Principais destaques:
- A geladeira Bespoke AI Family Hub, da Samsung, foi eleita o pior produto apresentado na CES 2026.
- Grupos de defesa do consumidor criticaram a complexidade excessiva, a baixa reparabilidade e a presença de anúncios em um eletrodoméstico premium.
- Especialistas alertam que a adoção apressada de IA em produtos básicos pode gerar mais problemas do que benefícios reais ao consumidor.
A obsessão por colocar inteligência artificial em absolutamente tudo encontrou um novo limite na CES 2026.
A geladeira Bespoke AI Family Hub, apresentada pela Samsung como um símbolo da cozinha do futuro, acabou recebendo o antiprêmio de “Pior da Feira” concedido por uma coalizão de organizações de defesa do consumidor.
Para os críticos, o produto representa um exemplo claro de tecnologia adicionada sem necessidade real.
Os prêmios negativos foram anunciados por grupos como iFixit, Consumer Reports e a Digital Right to Repair Coalition.
O foco das críticas foi a tentativa de transformar uma geladeira em um dispositivo permanentemente conectado, controlado por voz e com publicidade integrada.
Quando a IA complica o que deveria ser simples
Segundo os avaliadores, a proposta de abrir a porta da geladeira por comando de voz soa futurista, mas falha no uso real.

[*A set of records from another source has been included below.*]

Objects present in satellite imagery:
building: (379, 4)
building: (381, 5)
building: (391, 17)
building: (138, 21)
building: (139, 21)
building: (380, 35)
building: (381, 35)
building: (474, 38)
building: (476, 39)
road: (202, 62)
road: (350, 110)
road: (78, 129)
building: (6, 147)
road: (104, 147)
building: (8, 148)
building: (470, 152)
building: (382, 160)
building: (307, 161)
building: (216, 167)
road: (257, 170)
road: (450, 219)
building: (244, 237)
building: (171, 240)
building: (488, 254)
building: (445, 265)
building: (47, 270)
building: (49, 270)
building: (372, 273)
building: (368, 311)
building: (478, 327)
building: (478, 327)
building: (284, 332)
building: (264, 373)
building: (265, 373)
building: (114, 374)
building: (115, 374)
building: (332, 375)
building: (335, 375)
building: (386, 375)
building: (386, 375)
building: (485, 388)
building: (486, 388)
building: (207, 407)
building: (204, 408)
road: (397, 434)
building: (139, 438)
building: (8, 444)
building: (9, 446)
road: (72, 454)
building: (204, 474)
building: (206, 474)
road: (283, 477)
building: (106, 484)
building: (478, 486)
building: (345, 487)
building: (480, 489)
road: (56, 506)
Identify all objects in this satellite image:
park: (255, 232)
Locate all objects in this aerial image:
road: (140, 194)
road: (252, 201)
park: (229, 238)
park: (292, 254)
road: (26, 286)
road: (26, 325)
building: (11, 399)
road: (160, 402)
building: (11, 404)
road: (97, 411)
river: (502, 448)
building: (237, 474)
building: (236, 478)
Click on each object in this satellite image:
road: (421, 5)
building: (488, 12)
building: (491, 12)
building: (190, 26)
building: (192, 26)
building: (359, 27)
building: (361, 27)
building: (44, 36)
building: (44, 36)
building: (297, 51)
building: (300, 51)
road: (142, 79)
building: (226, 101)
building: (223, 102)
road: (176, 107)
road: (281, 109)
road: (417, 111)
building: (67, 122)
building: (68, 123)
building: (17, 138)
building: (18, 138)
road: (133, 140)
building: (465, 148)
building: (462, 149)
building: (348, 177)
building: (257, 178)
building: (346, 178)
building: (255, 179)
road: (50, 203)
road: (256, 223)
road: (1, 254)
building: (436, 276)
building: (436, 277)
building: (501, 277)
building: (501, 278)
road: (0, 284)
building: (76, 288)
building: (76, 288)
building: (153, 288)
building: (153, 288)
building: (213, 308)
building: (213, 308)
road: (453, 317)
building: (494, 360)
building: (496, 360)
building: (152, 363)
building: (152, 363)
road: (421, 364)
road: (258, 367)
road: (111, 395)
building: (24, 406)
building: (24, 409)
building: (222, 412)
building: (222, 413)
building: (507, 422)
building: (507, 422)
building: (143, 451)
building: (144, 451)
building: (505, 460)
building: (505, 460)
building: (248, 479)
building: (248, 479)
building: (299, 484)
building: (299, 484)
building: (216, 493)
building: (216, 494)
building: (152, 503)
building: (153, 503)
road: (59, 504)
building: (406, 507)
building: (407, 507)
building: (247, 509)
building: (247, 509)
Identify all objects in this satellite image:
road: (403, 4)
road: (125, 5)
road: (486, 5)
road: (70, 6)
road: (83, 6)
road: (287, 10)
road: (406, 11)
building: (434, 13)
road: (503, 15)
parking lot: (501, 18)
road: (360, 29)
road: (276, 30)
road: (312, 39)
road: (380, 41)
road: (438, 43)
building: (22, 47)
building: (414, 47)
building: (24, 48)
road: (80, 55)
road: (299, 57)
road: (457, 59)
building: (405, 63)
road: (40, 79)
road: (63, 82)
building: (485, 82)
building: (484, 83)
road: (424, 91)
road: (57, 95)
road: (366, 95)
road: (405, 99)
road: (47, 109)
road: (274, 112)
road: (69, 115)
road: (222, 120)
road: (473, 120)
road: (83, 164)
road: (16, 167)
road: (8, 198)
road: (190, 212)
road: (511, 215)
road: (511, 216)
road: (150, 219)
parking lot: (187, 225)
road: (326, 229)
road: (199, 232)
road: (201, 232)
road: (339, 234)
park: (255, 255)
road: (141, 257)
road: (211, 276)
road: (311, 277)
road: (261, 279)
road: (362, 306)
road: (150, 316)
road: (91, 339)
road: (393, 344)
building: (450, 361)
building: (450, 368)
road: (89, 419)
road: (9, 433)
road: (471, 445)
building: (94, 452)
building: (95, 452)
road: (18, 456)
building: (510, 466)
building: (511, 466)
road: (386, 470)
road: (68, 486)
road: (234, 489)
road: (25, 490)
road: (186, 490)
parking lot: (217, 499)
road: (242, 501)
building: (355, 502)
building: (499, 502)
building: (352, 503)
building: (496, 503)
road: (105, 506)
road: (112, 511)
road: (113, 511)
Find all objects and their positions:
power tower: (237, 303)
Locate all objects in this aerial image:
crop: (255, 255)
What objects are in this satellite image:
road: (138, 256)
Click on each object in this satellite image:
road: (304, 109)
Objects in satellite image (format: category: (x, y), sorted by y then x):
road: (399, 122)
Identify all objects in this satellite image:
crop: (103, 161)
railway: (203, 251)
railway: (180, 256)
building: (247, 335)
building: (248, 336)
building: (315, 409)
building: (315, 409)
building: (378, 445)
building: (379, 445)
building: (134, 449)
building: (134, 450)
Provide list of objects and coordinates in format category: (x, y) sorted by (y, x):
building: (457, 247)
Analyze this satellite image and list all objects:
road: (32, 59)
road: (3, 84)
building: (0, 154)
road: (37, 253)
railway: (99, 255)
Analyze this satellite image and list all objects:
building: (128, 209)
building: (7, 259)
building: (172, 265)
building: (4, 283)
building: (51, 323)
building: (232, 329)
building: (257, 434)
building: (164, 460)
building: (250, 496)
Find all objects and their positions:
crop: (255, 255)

Demonstrações feitas durante a feira mostraram dificuldades de reconhecimento de voz em ambientes barulhentos, algo comum em cozinhas com pessoas conversando ou eletrodomésticos ligados.
Para os defensores do direito ao reparo, o problema vai além da usabilidade. A adição de telas, sensores, microfones e conectividade constante aumenta drasticamente a chance de falhas e encarece reparos.
Na prática, isso pode reduzir a vida útil do produto e desestimular consertos simples, empurrando o consumidor para a substituição completa do eletrodoméstico.
Anúncios em eletrodomésticos premium irritam consumidores
Outro ponto que gerou forte reação negativa foi a presença de anúncios exibidos na tela touchscreen da geladeira quando o sistema está ocioso.
A funcionalidade foi ativada por atualização de software no final de 2025 e atingiu até consumidores que pagaram valores elevados esperando uma experiência premium.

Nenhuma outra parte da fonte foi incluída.